We had a bit of trouble getting there as one of the roads we needed to go on was closed and we had to find a different way there. We finally made our way onto the tiny dirt road that we needed to be on. The path was very small and not necessarily made for cars. People and little shacks crowded the road on both sides. At one point we squeezed through with merely centimeters to spare on either side. We were quite a curiosity passing through in our big four wheel drive vehicle. We drew stares from both sides of the road all of the way down.
When we arrived at our destination, a cement block building with red doors, we hopped out to a sea of smiling faces and even an English “Good Morning”. We were a bit late due to the detour, but were ushered up to the front of the room where the kids and I were deposited on the front way and Mike and Jeff taken on up to the front of the room facing out at the crowd.
Music today came from 4 microphoned singers and what appeared to be a homemade drum set as opposed to the keyboard and guitars we’ve been encountering. It was actually quite nice. Most of the drums were square shaped today as we’d been told that many Africans do to distinguish a church instrument versus a ritualistic drum. After a little while I was joined by a man who translated most of what was said for me into English. They had a great “Conga” line this week with a little one dancing around in the center. All of the other moms had their wee ones tied snuggly on their backs as they danced.
The pastor preached to his congregation about the comfort of God through suffering and how we should hold one another up as we experience trials. The church had lost a deacon in the previous week due to cancer. I couldn’t help but think about how much suffering and loss that the congregation must face every week, that I’ve never had to face.
After the service we had a huge hand shaking line that began with the pastor and those seated with him at the front and continued on to include the whole congregation. After you shook hands with those already in line, you joined the line. It was quite fun.
We managed to attract more than a little attention with our camera at church. Mike had pulled it out to snap some pix of the drummers and then others began to ask to have their picture taken. We got a smile from all as they saw their face appear on the screen after the picture was taken.

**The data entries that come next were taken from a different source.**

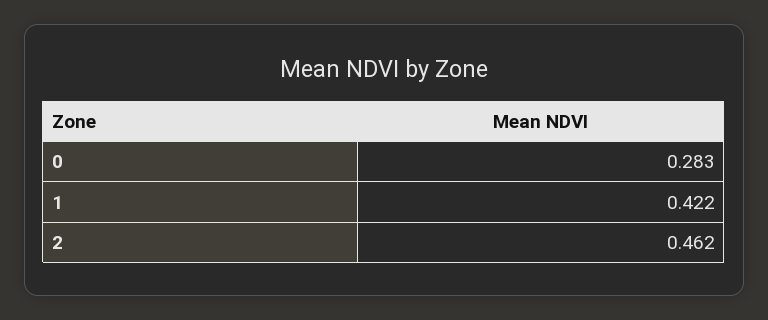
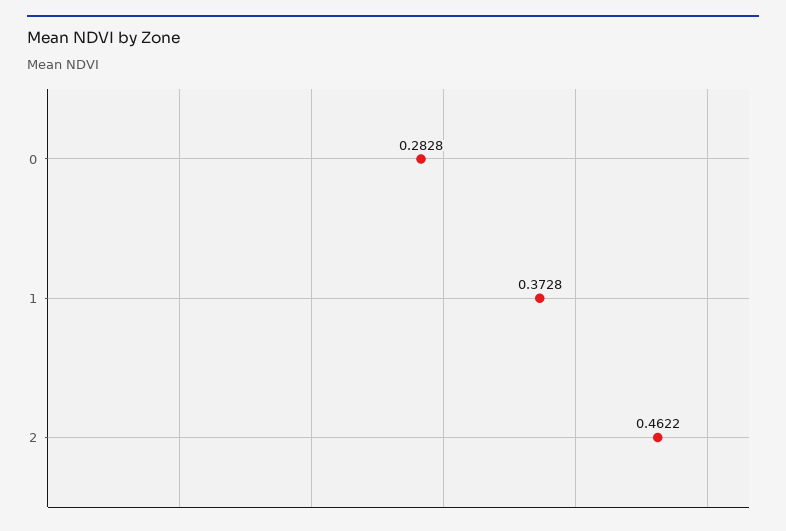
  {
    "0": 0.2828,
-   "1": 0.422,
+   "1": 0.3728,
    "2": 0.4622
  }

Our kids drew an immediate kid crowd too. They were quickly joined by all of the small kids there. They had a good time sharing their names with us, which is about all that we can really do yet unless someone wants us to count to 100, name some veggies or conjugate a few verbs! One kid around Caleb’s age took on the role of protector. He ushered our kids outside by the hand and then as it was time to go, pried Karis loose of all of the sweet little girl hands that had her and deposited her over to the car. It was funny to hear one of the little girls comment to another as Karis walked away: “Elle(she) parle(speaks) Anglais (English)." They stood in a little pile and waved goodbye as far as they could see us. In translation later on we were told, the adults told Jeff they want us to come every week. Right now, it’s where I’d love to be. It is the warmest welcome we’ve received so far. We so want to be among those we came here for.